Avec tout le respect que je vous dois Monsieur le Juge, vous frôlez la mauvaise foi. Comment vous qui connaissez
le système judiciaire de l’intérieur pouvez-vous imaginer que la victime sera seule à décider ?


 


Personne ne peut vérifier dites-vous ?


 Aucun
magistrat n’acceptera que la victime décide du point de départ du délai. Comment la justice fait-elle pour vérifier que l’auteur est ou non responsable de ses actes ?Ou encore que telle ou
telle victime « ment » .  Avec une victime qui dit avoir été amnésique elle fera comme elle fait toujours, elle réclamera des preuves, en
particulier  des expertises qui détermineront si oui ou non il a pu y avoir amnésie… Comme elle  le fait
pour savoir si ce que dis telle ou telle victime est plausible ou non.  Au moindre doute, la justice fera comme elle fait tous les jours …
Non-lieu


 


Que vous laissiez entendre qu’il y aura tout à coup non seulement une inflation de victimes faussement
amnésiques mais aussi  que ces victimes seront toutes reçues dans leur demande par la justice n’est pour le moins  pas sérieux !

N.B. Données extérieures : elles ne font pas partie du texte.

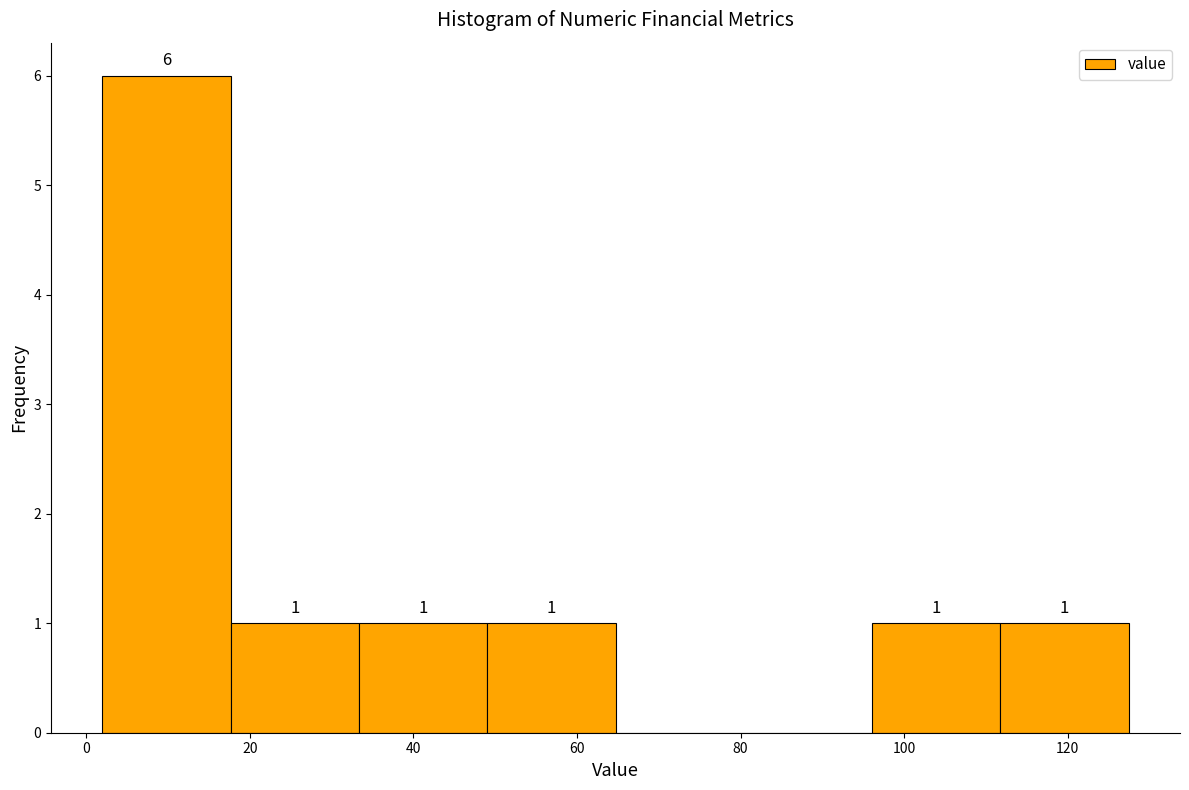

Which range on the x-axis has the tallest bar?

2 to 18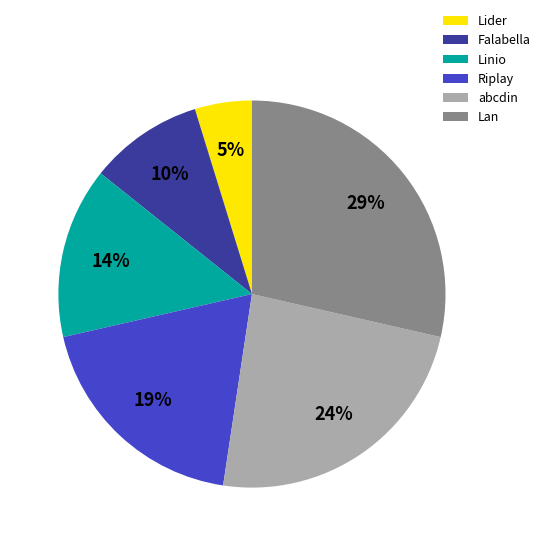

What is the smallest slice in the pie chart?

Lider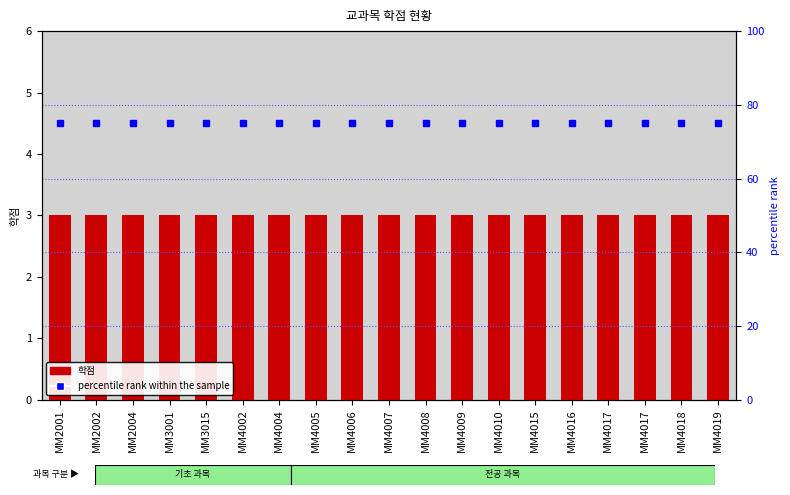

What is the highest value of the percentile rank within the sample series?

75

Finalement,  si demain ( 18 décembre) la haute juridiction égratigne le vieux principe, aveugle, selon lequel le délai de prescription court à
partir du jour de la commission des faits nous aurons bien avancé pour que après-demain les crimes contre les enfants soient déclarés imprescriptibles .

Parolesdejuges 13/11/2013 18:27



Par quels moyens imaginez-vous possibe, concrètement, de vérifier :
- qu'une personne qui affirme avoir été victime d'un viol mais en avoir perdu le souvenir en a, réellement, perdu le souvenir ?
- à quelle date elle a retrouvé la mémoire ?



Naja 12/11/2013 14:06


Bonjour,

Un point semble vous avoir échappé.
Vous écrivez : "De fait, un viol peut difficilement être assimilé à une infraction clandestine, sa victime
pouvant le dénoncer immédiatement ou pendant les années qui suivent."
Or ici, la victime ne pouvait justement pas dénoncer les faits immédiatement, ni dans les années qui ont suivies. C'était même tout l'objet de son recours.

Parolesdejuges 12/11/2013 18:05



C'est là qu'il y a un malentendu.
En droit, jusqu'à présent, est considérée comme une infraction clandestine une infraction cachée par son auteur.
Un violeur ne peut pas "cacher" son viol.
C'est là une différence importante avec la notion de "clandestinité" telle qu'utilisée par les juridictions pénales.